(What you have to do)
The data below is to be set down exactly.

___ Provided material ___

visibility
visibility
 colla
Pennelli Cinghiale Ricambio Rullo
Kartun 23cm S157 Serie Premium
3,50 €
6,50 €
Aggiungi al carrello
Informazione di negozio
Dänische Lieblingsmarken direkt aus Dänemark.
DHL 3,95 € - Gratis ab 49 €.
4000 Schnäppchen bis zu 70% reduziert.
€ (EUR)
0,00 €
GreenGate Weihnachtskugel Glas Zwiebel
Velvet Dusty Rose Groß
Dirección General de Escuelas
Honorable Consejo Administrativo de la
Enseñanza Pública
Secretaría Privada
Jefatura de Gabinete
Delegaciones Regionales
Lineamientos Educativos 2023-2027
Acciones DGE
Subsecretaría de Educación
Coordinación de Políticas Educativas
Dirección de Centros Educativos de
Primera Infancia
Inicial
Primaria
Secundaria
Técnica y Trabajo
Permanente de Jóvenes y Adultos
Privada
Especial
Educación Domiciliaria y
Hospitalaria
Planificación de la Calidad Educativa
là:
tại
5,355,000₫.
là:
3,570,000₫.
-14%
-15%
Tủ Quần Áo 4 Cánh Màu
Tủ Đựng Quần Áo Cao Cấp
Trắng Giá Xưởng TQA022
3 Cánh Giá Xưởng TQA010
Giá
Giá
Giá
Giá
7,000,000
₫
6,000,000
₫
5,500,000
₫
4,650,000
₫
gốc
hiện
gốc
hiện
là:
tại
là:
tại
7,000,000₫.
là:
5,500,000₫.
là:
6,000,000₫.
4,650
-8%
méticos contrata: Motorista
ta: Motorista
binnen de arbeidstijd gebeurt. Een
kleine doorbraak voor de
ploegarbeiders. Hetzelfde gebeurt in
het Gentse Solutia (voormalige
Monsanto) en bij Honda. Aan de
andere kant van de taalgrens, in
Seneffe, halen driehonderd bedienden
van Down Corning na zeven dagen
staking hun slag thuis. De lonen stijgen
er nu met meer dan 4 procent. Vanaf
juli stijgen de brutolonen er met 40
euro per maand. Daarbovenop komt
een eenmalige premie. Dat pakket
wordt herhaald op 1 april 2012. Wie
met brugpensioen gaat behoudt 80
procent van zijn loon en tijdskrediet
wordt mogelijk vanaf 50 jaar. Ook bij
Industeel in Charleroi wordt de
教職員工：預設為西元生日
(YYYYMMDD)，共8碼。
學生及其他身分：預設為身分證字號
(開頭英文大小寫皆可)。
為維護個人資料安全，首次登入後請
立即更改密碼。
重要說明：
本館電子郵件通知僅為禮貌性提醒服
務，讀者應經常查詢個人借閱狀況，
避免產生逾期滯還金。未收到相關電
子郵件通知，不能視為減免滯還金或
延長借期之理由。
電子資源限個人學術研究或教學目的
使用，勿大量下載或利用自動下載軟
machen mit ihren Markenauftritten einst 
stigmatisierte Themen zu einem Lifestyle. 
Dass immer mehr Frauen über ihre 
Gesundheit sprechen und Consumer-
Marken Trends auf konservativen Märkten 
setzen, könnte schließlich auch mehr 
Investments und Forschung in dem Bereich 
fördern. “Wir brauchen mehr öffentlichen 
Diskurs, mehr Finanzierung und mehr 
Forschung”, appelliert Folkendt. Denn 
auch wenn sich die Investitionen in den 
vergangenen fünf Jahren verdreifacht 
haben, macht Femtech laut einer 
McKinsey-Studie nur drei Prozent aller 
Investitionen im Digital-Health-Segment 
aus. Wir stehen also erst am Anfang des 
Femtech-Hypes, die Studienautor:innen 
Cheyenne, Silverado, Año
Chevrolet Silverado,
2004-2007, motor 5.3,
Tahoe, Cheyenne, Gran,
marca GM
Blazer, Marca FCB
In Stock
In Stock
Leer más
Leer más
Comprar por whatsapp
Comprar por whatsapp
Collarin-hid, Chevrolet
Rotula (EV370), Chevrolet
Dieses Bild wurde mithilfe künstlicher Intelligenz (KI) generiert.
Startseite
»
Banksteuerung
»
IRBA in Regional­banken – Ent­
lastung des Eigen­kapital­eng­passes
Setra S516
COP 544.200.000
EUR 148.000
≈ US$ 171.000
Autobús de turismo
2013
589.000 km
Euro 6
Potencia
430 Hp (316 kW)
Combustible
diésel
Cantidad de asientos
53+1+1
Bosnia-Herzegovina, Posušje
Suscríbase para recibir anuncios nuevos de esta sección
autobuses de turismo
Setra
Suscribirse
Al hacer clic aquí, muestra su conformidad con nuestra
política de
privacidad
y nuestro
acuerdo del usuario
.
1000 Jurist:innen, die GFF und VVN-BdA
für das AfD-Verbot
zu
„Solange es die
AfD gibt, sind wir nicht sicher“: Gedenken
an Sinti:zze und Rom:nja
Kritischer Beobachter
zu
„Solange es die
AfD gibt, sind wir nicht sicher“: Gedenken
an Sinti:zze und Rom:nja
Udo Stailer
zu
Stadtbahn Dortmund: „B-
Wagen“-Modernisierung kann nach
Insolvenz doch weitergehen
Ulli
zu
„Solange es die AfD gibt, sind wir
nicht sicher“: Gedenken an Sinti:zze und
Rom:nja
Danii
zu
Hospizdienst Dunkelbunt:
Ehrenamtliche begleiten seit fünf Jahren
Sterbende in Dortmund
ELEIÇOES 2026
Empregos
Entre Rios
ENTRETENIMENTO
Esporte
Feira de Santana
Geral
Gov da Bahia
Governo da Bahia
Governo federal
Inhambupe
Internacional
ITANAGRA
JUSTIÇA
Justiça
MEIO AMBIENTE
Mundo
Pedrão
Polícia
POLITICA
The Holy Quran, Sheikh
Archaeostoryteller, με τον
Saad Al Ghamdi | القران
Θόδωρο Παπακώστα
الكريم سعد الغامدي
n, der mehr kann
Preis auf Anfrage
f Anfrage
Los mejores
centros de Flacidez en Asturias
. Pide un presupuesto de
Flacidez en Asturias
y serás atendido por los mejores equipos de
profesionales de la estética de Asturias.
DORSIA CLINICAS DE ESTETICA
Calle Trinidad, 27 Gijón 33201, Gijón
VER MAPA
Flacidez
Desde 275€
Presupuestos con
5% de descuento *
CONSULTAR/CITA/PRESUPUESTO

___

(Response for this exercise)
visibility
visibility
 colla
Pennelli Cinghiale Ricambio Rullo
Kartun 23cm S157 Serie Premium
3,50 €
6,50 €
Aggiungi al carrello
Informazione di negozio
Dänische Lieblingsmarken direkt aus Dänemark.
DHL 3,95 € - Gratis ab 49 €.
4000 Schnäppchen bis zu 70% reduziert.
€ (EUR)
0,00 €
GreenGate Weihnachtskugel Glas Zwiebel
Velvet Dusty Rose Groß
Dirección General de Escuelas
Honorable Consejo Administrativo de la
Enseñanza Pública
Secretaría Privada
Jefatura de Gabinete
Delegaciones Regionales
Lineamientos Educativos 2023-2027
Acciones DGE
Subsecretaría de Educación
Coordinación de Políticas Educativas
Dirección de Centros Educativos de
Primera Infancia
Inicial
Primaria
Secundaria
Técnica y Trabajo
Permanente de Jóvenes y Adultos
Privada
Especial
Educación Domiciliaria y
Hospitalaria
Planificación de la Calidad Educativa
là:
tại
5,355,000₫.
là:
3,570,000₫.
-14%
-15%
Tủ Quần Áo 4 Cánh Màu
Tủ Đựng Quần Áo Cao Cấp
Trắng Giá Xưởng TQA022
3 Cánh Giá Xưởng TQA010
Giá
Giá
Giá
Giá
7,000,000
₫
6,000,000
₫
5,500,000
₫
4,650,000
₫
gốc
hiện
gốc
hiện
là:
tại
là:
tại
7,000,000₫.
là:
5,500,000₫.
là:
6,000,000₫.
4,650
-8%
méticos contrata: Motorista
ta: Motorista
binnen de arbeidstijd gebeurt. Een
kleine doorbraak voor de
ploegarbeiders. Hetzelfde gebeurt in
het Gentse Solutia (voormalige
Monsanto) en bij Honda. Aan de
andere kant van de taalgrens, in
Seneffe, halen driehonderd bedienden
van Down Corning na zeven dagen
staking hun slag thuis. De lonen stijgen
er nu met meer dan 4 procent. Vanaf
juli stijgen de brutolonen er met 40
euro per maand. Daarbovenop komt
een eenmalige premie. Dat pakket
wordt herhaald op 1 april 2012. Wie
met brugpensioen gaat behoudt 80
procent van zijn loon en tijdskrediet
wordt mogelijk vanaf 50 jaar. Ook bij
Industeel in Charleroi wordt de
教職員工：預設為西元生日
(YYYYMMDD)，共8碼。
學生及其他身分：預設為身分證字號
(開頭英文大小寫皆可)。
為維護個人資料安全，首次登入後請
立即更改密碼。
重要說明：
本館電子郵件通知僅為禮貌性提醒服
務，讀者應經常查詢個人借閱狀況，
避免產生逾期滯還金。未收到相關電
子郵件通知，不能視為減免滯還金或
延長借期之理由。
電子資源限個人學術研究或教學目的
使用，勿大量下載或利用自動下載軟
machen mit ihren Markenauftritten einst 
stigmatisierte Themen zu einem Lifestyle. 
Dass immer mehr Frauen über ihre 
Gesundheit sprechen und Consumer-
Marken Trends auf konservativen Märkten 
setzen, könnte schließlich auch mehr 
Investments und Forschung in dem Bereich 
fördern. “Wir brauchen mehr öffentlichen 
Diskurs, mehr Finanzierung und mehr 
Forschung”, appelliert Folkendt. Denn 
auch wenn sich die Investitionen in den 
vergangenen fünf Jahren verdreifacht 
haben, macht Femtech laut einer 
McKinsey-Studie nur drei Prozent aller 
Investitionen im Digital-Health-Segment 
aus. Wir stehen also erst am Anfang des 
Femtech-Hypes, die Studienautor:innen 
Cheyenne, Silverado, Año
Chevrolet Silverado,
2004-2007, motor 5.3,
Tahoe, Cheyenne, Gran,
marca GM
Blazer, Marca FCB
In Stock
In Stock
Leer más
Leer más
Comprar por whatsapp
Comprar por whatsapp
Collarin-hid, Chevrolet
Rotula (EV370), Chevrolet
Dieses Bild wurde mithilfe künstlicher Intelligenz (KI) generiert.
Startseite
»
Banksteuerung
»
IRBA in Regional­banken – Ent­
lastung des Eigen­kapital­eng­passes
Setra S516
COP 544.200.000
EUR 148.000
≈ US$ 171.000
Autobús de turismo
2013
589.000 km
Euro 6
Potencia
430 Hp (316 kW)
Combustible
diésel
Cantidad de asientos
53+1+1
Bosnia-Herzegovina, Posušje
Suscríbase para recibir anuncios nuevos de esta sección
autobuses de turismo
Setra
Suscribirse
Al hacer clic aquí, muestra su conformidad con nuestra
política de
privacidad
y nuestro
acuerdo del usuario
.
1000 Jurist:innen, die GFF und VVN-BdA
für das AfD-Verbot
zu
„Solange es die
AfD gibt, sind wir nicht sicher“: Gedenken
an Sinti:zze und Rom:nja
Kritischer Beobachter
zu
„Solange es die
AfD gibt, sind wir nicht sicher“: Gedenken
an Sinti:zze und Rom:nja
Udo Stailer
zu
Stadtbahn Dortmund: „B-
Wagen“-Modernisierung kann nach
Insolvenz doch weitergehen
Ulli
zu
„Solange es die AfD gibt, sind wir
nicht sicher“: Gedenken an Sinti:zze und
Rom:nja
Danii
zu
Hospizdienst Dunkelbunt:
Ehrenamtliche begleiten seit fünf Jahren
Sterbende in Dortmund
ELEIÇOES 2026
Empregos
Entre Rios
ENTRETENIMENTO
Esporte
Feira de Santana
Geral
Gov da Bahia
Governo da Bahia
Governo federal
Inhambupe
Internacional
ITANAGRA
JUSTIÇA
Justiça
MEIO AMBIENTE
Mundo
Pedrão
Polícia
POLITICA
The Holy Quran, Sheikh
Archaeostoryteller, με τον
Saad Al Ghamdi | القران
Θόδωρο Παπακώστα
الكريم سعد الغامدي
n, der mehr kann
Preis auf Anfrage
f Anfrage
Los mejores
centros de Flacidez en Asturias
. Pide un presupuesto de
Flacidez en Asturias
y serás atendido por los mejores equipos de
profesionales de la estética de Asturias.
DORSIA CLINICAS DE ESTETICA
Calle Trinidad, 27 Gijón 33201, Gijón
VER MAPA
Flacidez
Desde 275€
Presupuestos con
5% de descuento *
CONSULTAR/CITA/PRESUPUESTO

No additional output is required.